WHY IT MATTERS — As the model Martian glaciers advanced, only a handful of places on the team’s simulated Mars were left untouched: These were the planet’s lowest points, deep valleys, and craters where methanogens might have been able to survive.

NASA’s Perseverance rover has been investigating rocks at the front of the delta in Mars’ Jezero Crater along the path indicated in this annotated image taken by the agency’s Mars Reconnaissance Orbiter (MRO). The red star indicates the location of the rover in September 2022.

NASA

One of those places is Jezero Crater, which NASA’s Perseverance rover has been exploring since its arrival on Mars in 2021. Sauterey believes the new work will be useful for future Mars missions, too, as it could help identify ideal pockets of the surface where Mars’ primitive biosphere might have survived a possible ice age.

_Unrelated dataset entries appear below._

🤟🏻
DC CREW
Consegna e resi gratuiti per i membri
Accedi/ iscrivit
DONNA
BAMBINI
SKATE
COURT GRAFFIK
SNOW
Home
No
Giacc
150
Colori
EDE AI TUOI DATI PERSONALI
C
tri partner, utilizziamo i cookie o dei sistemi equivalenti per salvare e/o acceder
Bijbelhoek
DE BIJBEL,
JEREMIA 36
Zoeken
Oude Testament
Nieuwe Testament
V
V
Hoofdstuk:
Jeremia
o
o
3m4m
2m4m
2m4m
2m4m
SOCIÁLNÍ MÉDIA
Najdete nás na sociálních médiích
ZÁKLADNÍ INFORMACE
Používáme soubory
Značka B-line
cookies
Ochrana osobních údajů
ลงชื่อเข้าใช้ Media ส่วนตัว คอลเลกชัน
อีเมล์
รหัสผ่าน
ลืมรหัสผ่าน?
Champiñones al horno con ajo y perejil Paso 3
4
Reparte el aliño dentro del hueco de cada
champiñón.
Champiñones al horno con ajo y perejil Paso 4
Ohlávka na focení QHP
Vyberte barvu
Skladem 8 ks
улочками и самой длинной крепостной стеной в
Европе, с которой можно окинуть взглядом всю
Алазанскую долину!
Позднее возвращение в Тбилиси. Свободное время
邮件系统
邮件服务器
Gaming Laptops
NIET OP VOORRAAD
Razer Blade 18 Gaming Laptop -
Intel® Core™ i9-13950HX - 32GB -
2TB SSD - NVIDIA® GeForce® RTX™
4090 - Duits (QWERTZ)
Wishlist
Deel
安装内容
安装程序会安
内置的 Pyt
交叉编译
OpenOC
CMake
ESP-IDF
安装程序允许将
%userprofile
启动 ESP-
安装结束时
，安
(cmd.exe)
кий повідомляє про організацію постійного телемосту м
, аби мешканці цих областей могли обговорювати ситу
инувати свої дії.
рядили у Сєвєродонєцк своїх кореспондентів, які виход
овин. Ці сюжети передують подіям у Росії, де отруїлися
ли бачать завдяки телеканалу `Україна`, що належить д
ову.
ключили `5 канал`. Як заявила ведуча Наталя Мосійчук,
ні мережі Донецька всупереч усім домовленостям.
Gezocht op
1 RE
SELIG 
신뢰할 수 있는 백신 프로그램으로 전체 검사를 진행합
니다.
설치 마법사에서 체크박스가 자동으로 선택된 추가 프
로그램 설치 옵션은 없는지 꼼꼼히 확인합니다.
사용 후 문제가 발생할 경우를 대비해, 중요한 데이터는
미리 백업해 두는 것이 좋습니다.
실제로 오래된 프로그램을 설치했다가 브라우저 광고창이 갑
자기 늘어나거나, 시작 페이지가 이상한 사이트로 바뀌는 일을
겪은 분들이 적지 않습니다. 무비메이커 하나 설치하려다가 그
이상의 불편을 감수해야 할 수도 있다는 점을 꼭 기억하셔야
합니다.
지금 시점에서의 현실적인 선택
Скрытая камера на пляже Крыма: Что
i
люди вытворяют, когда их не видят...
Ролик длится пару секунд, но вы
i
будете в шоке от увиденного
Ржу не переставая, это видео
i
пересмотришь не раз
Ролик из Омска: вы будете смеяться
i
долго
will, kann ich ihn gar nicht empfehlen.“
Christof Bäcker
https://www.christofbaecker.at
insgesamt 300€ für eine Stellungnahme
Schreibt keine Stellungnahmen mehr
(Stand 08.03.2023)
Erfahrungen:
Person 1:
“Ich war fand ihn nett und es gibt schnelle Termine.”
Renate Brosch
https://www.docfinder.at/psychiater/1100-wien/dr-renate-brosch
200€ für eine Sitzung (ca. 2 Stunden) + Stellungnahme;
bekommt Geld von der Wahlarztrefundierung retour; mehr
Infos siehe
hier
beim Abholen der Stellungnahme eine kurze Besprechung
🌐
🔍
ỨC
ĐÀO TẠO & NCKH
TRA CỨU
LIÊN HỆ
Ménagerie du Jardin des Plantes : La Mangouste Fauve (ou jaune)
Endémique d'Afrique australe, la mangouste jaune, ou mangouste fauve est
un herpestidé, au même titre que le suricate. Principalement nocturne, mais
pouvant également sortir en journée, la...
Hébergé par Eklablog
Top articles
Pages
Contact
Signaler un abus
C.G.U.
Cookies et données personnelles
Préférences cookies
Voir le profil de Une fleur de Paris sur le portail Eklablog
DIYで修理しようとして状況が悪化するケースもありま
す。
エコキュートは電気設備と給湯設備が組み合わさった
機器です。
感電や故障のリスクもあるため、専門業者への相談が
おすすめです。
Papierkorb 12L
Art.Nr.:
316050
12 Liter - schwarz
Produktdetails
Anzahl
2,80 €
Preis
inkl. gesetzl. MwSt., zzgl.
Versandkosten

WHAT’S NEXT — Even though Sauterey and his team’s models suggest life would likely not survive in the long term on the Martian surface, the next step is to expand the simulation across epochs. Noachian Mars was very similar to early Earth, but as the two diverged, Sauterey speculates, “is it possible that Mars today is still habitable and potentially inhabited by organisms that would be descendants of that primitive biosphere.”

Jezero Crater floor, as imaged by Perseverance Rover.

NASA/JPL-Caltech

If it is — and he emphasizes that’s a big if, since “just because a planet is habitable, it truly doesn’t mean that life appeared” — it would be below the surface and located at some of Mars’ lowest points: Jezero, Isidis Planitia, and Hellas Planitia. Jezero is a hotspot now, but Hellas has only been visited once, and that was by accident when the Soviet Union’s Mars 2 lander crashed there in 1971.

Beyond this, Sauterey points to the team’s model as a tool to help understand if planets in our Solar System and others might harbor life. Rather than early life being easily self-sustaining, biospheres could enter into feedback loops that lead to their own deterioration.

“We know right now we are making our planet less and less habitable… but the fact that a very primitive biosphere could have cooled down the climate of Mars severely, potentially rendering it uninhabitable, kind of points to the fact that potentially one of the limiting factors of the commonality of life in the universe is life itself,” Sauterey says.

On Earth, he adds, that has not been the case — at least not yet.

“Hopefully, on Earth, that tendency did not exist and was compensated by other things, but potentially it is a common fate of life in the universe to self-destruct.”